Beta amplitude modulations in aDBS than in cDBS. (a) Evolution of the daily median BFRA (solid line) during awake (yellow) and asleep (brown) time. The shadowed area is bound by the daily first and third quartile of the BFRA. Vertical dotted lines represent the time points in which the treatment condition changed, as displayed in the legend on top. Grey, dark red, and purple dots mark the representative days shown, respectively, in (b–d). (b) A representative day in cDBS+. Top left: daily evolution of the stimulation current for the left (black) and right (red) STN. Bottom left: daily evolution of the BFRA. Awake (8 a.m.–10 p.m.) and asleep (midnight to 6 a.m.) periods are separated by vertical solid lines. Bottom right: distribution of the BFRA separately for the awake (yellow) and asleep (brown) period. (c) Same as (b) for a representative day in aDBS+. (d) Same as (b) for a representative day in aDBS−. On these three days (b–d), the total electrical energy delivered (TEED) was comparable (values reported in W. Left STN, cDBS+: 1.2 × 10⁻⁴, aDBS+: 1.3 × 10⁻⁴, aDBS−: 1.3 × 10⁻⁴; right STN, cDBS+: 1.1 × 10⁻⁴, aDBS+: 1.1 × 10⁻⁴, aDBS−: 1.1 × 10⁻⁴). In aDBS mode, the TEED was calculated every minute and then averaged across the day. (e) Boxplot of the daily median BFRA during awake (yellow) and asleep (brown) time in cDBS+, aDBS+, and aDBS−. Top horizontal lines define significant differences (solid line: p < 0.001, significance set at 0.05). (f) Same as (e) for the interquartile range of the BFRA. Abbreviations: a, adaptive; BFRA, amplitude of the STN-LFP in the patient-specific beta frequency range; c, conventional; DBS, deep brain stimulation; DBS+, with dopaminergic medication; DBS−, without dopaminergic medication; LFP, local field potential and STN, subthalamic nucleus.

Figure 3

Long-term stable beta-band peak frequency. (a) Median (solid line) of the daily mean amplitude spectra throughout the 11 months of recording in the three treatment conditions (cDBS+ in grey, aDBS+ in dark red, and aDBS− in purple) during awake time. The dashed area is bound by the first and third quartiles of the daily mean amplitude spectra. (b) Spectrogram of daily mean amplitude spectra during awake time. Blue vertical lines correspond to missing or removed data periods due to residual spectral artifacts after neural power law component removal (see Section 2).
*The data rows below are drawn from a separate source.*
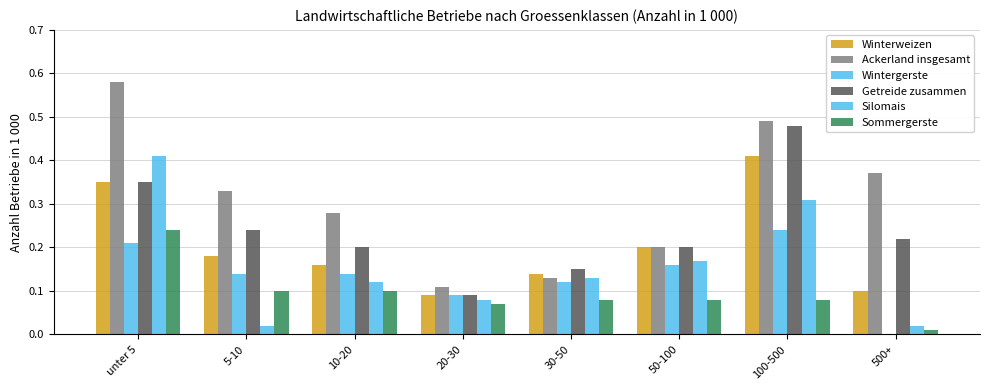

What is the highest value of the Winterweizen series?

0.4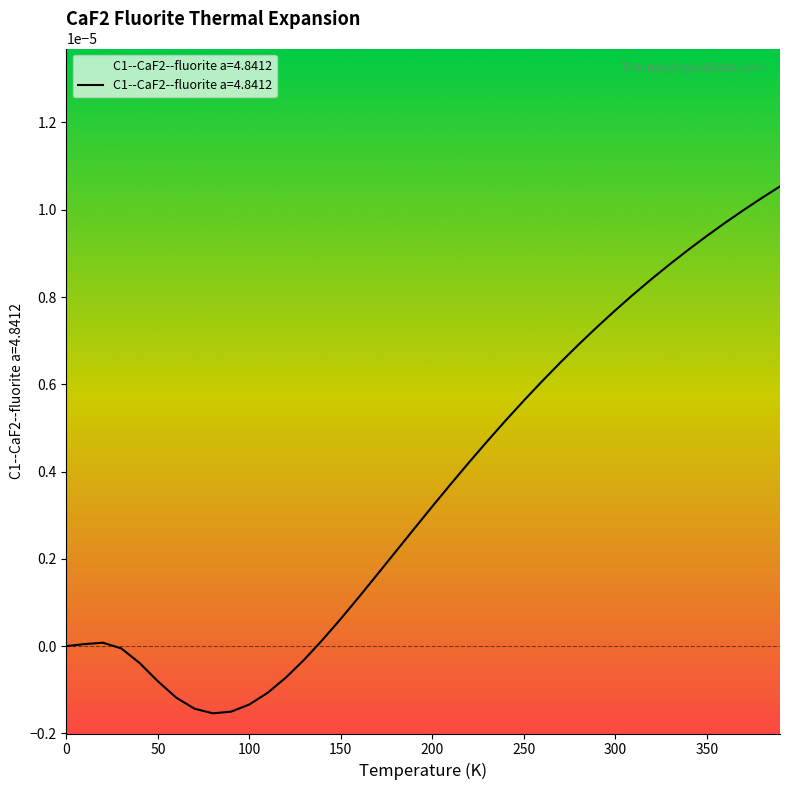

List the labels in order of value, largest first.

390.0, 380.0, 370.0, 360.0, 350.0, 340.0, 330.0, 320.0, 310.0, 300.0, 290.0, 280.0, 270.0, 260.0, 250.0, 240.0, 230.0, 220.0, 210.0, 200.0, 190.0, 180.0, 170.0, 160.0, 150.0, 140.0, 20.0, 10.0, 0.0, 30.0, 130.0, 40.0, 120.0, 50.0, 110.0, 60.0, 100.0, 70.0, 90.0, 80.0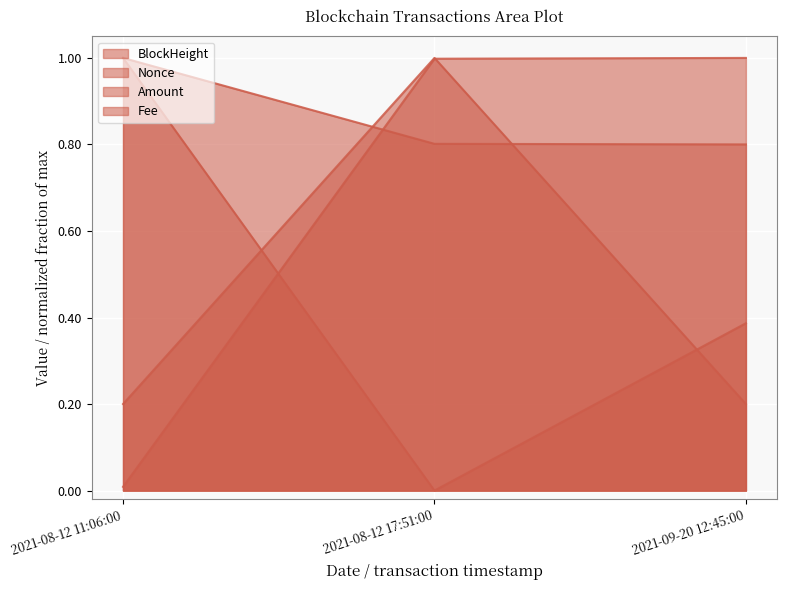

True or false: Nonce has a value of 1.6 at 2021-08-12 11:06:00.

False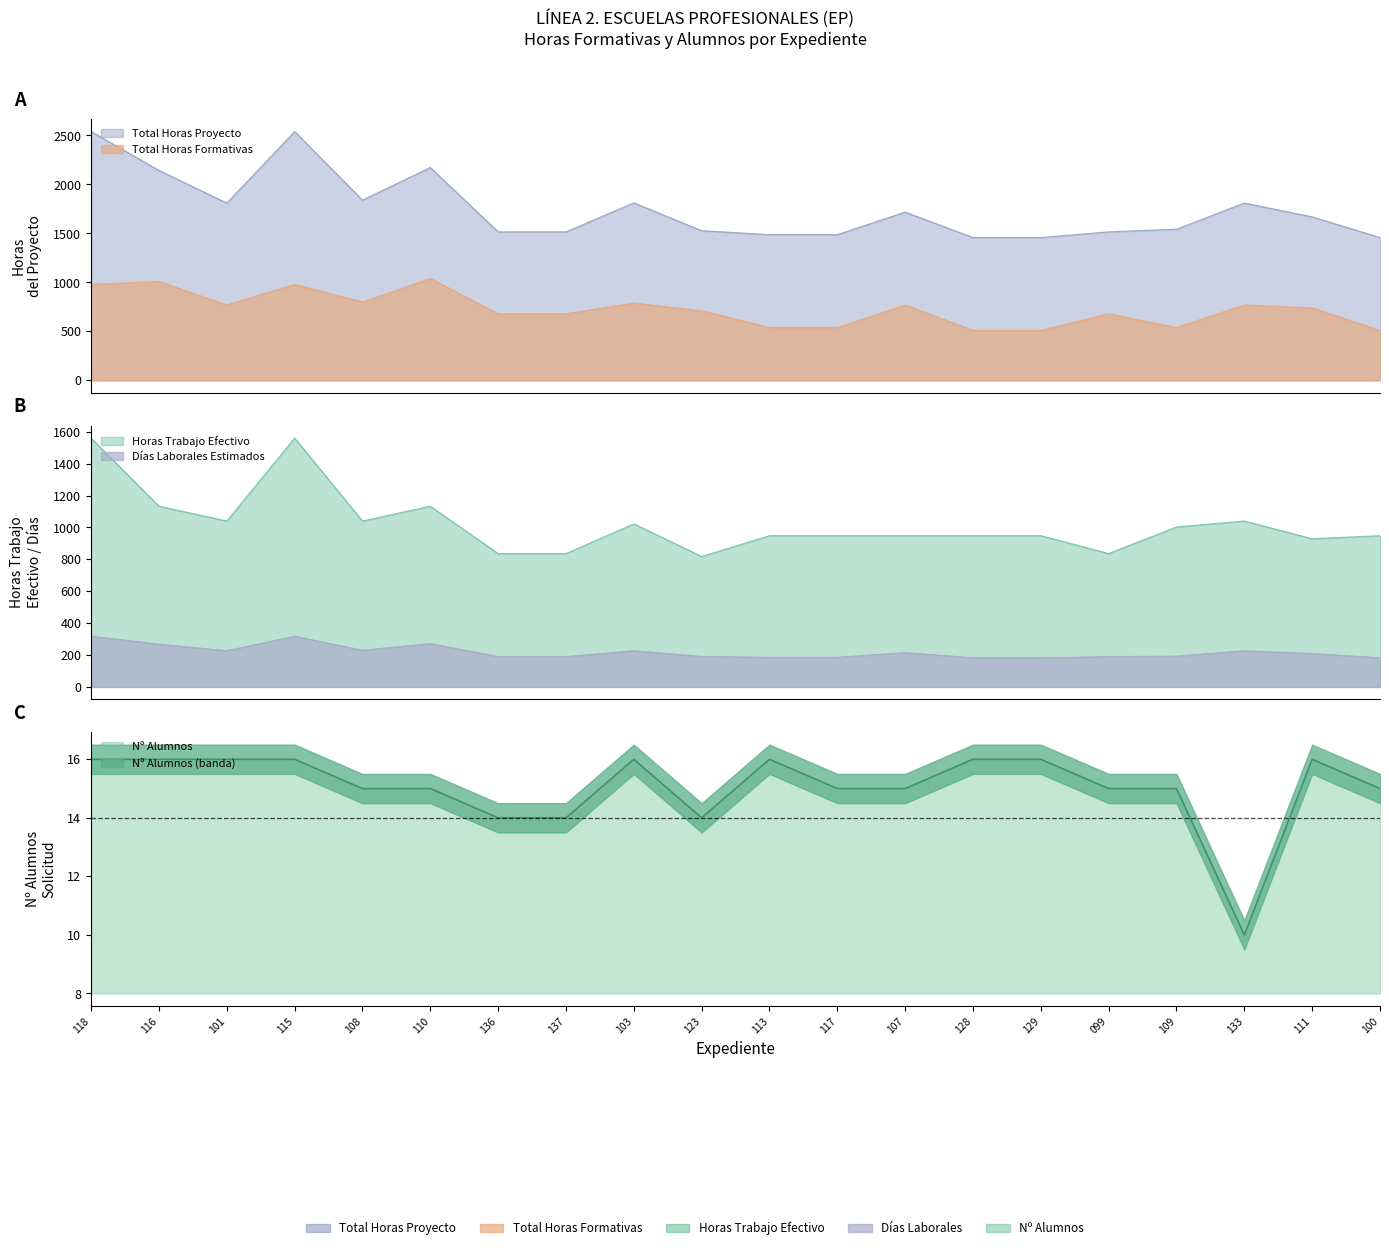

Which series changed the most between 118 and 099?

Total Horas Proyecto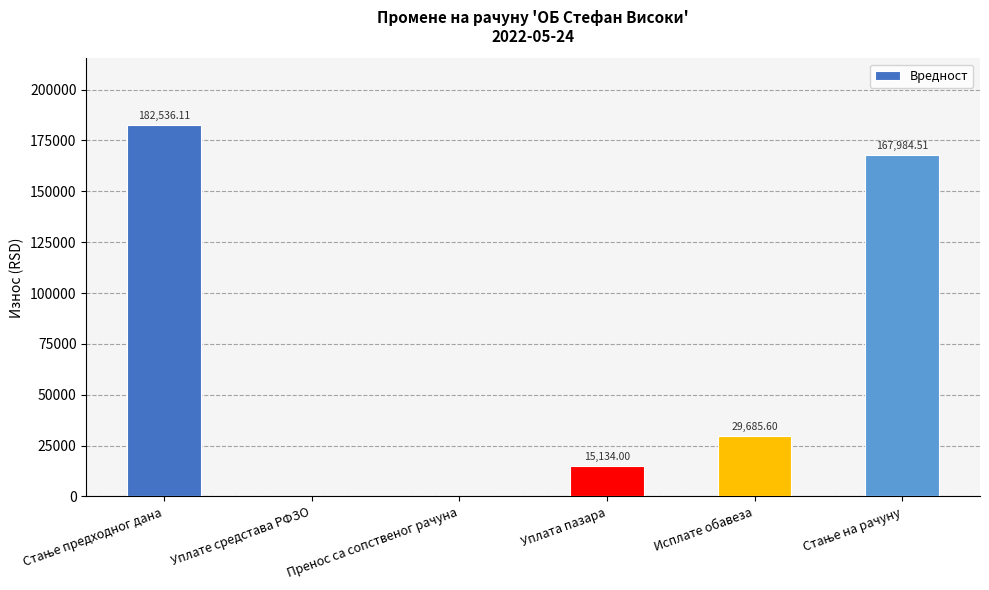

What is the average value?

65890.0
Black lines on top of the spectrogram represent the time course of the central frequency of the three Gaussian peaks identified in each daily mean amplitude spectrum during awake time. (c) Same as (a) during asleep time. (d) Same as (b) during asleep time. Abbreviations: a, adaptive; c, conventional; DBS, deep brain stimulation; DBS+, with dopaminergic medication and DBS−, without dopaminergic medication.